The Texas Insurance Code has many sections that are helpful to lawyers trying to find ways to assist a client obtain insurance benefits. One of those is Section 705.004. It tells us that:
(a) An insurance policy provision that states that false statements made in the application for the policy or in the policy make the policy void or voidable:
(1) has no effect; and (2) is not a defense in a suit brought on the policy.
The really strong part of this Section is sub-part (c), which reads:
“It is a question of fact whether a misrepresentation made in the application for the policy or in the policy itself was material to the risk or contributed to the contingency or event on which the policy became due and payable.”
This sub-part (c) is what enables the case to get in front of a jury. This is VERY important because of the risk to the insurance company and usually, will cause them to settle the case.
The above is one of many sections in the Texas Insurance Code that are good to insureds when making a claim that is denied.

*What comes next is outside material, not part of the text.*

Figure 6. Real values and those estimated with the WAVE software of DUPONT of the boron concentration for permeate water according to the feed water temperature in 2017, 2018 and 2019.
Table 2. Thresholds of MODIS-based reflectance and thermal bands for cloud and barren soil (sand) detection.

Also helpful is case law spoken of in the first paragraph. It is case law that interprets statutes such as the one pointed out above, Section 705.004.

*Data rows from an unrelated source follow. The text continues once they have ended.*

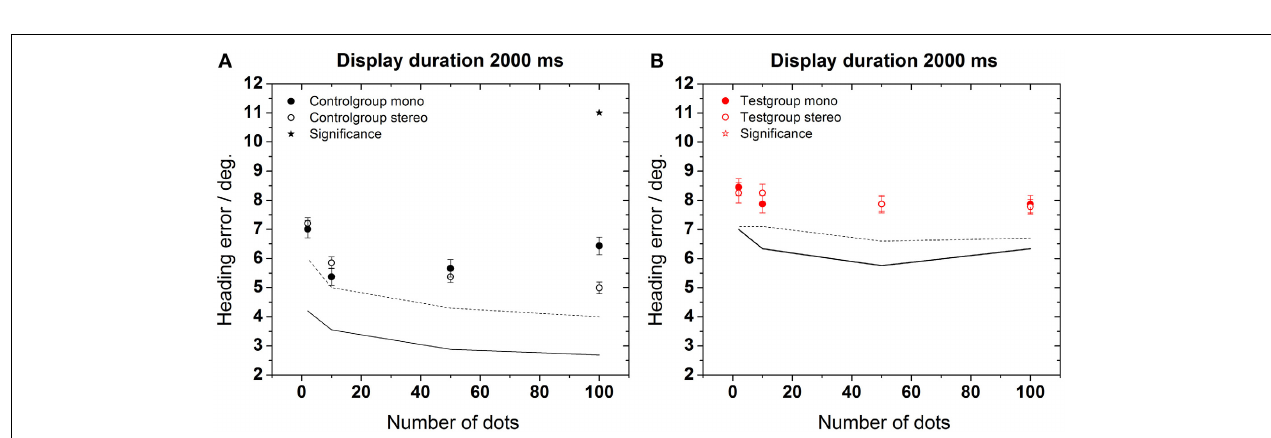
FIGURE 8 | Influence of non-coherent motion on translational heading. The left panel (A) shows data from the control group for non-coherent motion with stereoscopic stimulation (open symbols) and without (filled symbols). Data from the test group are shown in an analog manner in the right panel (B) . Performance with and without stereoscopic stimulation was significantly different only in the control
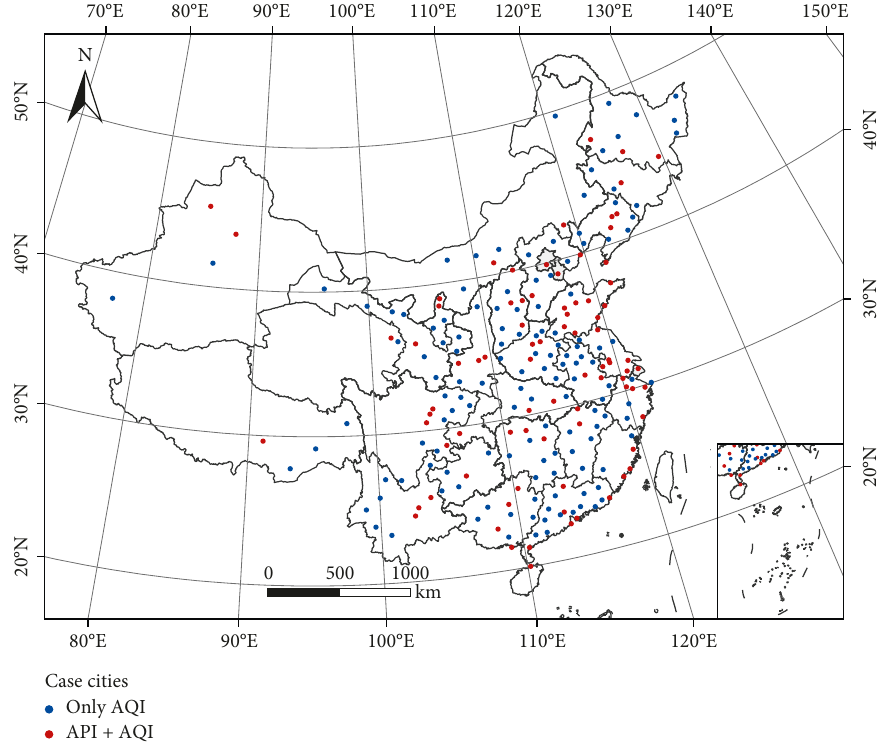
Figure 1: Locations of case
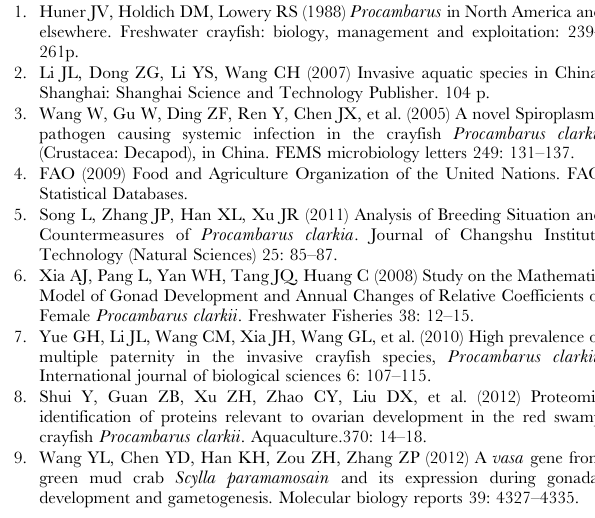
(TIF) Figure S2 Neighbor-joining phylogenetic analysis of the vasa from P. clarkii . (TIF) Figure S3 Localization of cyclin B and titin transcripts in crawfish gonads. The results of In situ hybridization with DIG-labeled antisense RNA probe (B and D for cyclin B ; G and I for titin ) and sense probe as negative control (C and E for cyclin B ; H and J for titin ) were shown. Regular histological section was stained with hematoxylin and eosin (A and F). O: oogonium; Cy: cytoplasm; N: nucleus; Nu, nucleolus; Fc: follicle cells; Sg: spermatogonium; Sc: Spermatocyte; St: Spermatid; The scale bar indicates 100 m m. (TIF) Table S1 Real-time PCR confirmation of differential expressed genes. Table S2 KEGG biochemical pathways of P. clarkii isotig sequences. Table S3 List of the up-regulated and down-regulated genes between male and female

The Houston Court of Appeals [14th] has said, “Mere knowledge of one’s health condition is insufficient to prove intent to deceive as a matter of law.” This case is from 1991, and styled, Flowers v. United Ins. Co. of Am.
Another example is found in the 1993, San Antonio Court of Appeals case, Garcia v. John Hancock Variable Life Ins. Co.
In Garcia, John Hancock asked the court determine that “intent to deceive” was proven as a matter of law where the alleged misrepresentation was the decedent’s failure to disclose that he had been treated for diabetes. He had visited the doctor on February 18th and filled out his first application on February 25th. He was taking prescription medicine for diabetes when he executed a second application on March 10th. The Court did not agree that this sequence of events proved intent to deceive as a matter of law based upon the number, frequency, and proximity of the alleged misrepresentations to the medical treatment.
Another case, out of El Paso Court of Appeals in 1989, styled, Southwestern Life Ins. Co. v. Green, is a good case to know.
Green applied for insurance. A few months later, he was hospitalized with a diagnosis of chronic alcoholism, alcoholic hepatitis, and early cirrhosis. He died the next year from liver failure. The insurer argued this evidence established his intent to deceive, as a matter of law. The Court rejected this argument, in part, based on testimony from a counselor that an alcoholic is often in denial about his alcoholism and may deny excessive alcohol use and other physical problems, without intending to deceive anyone.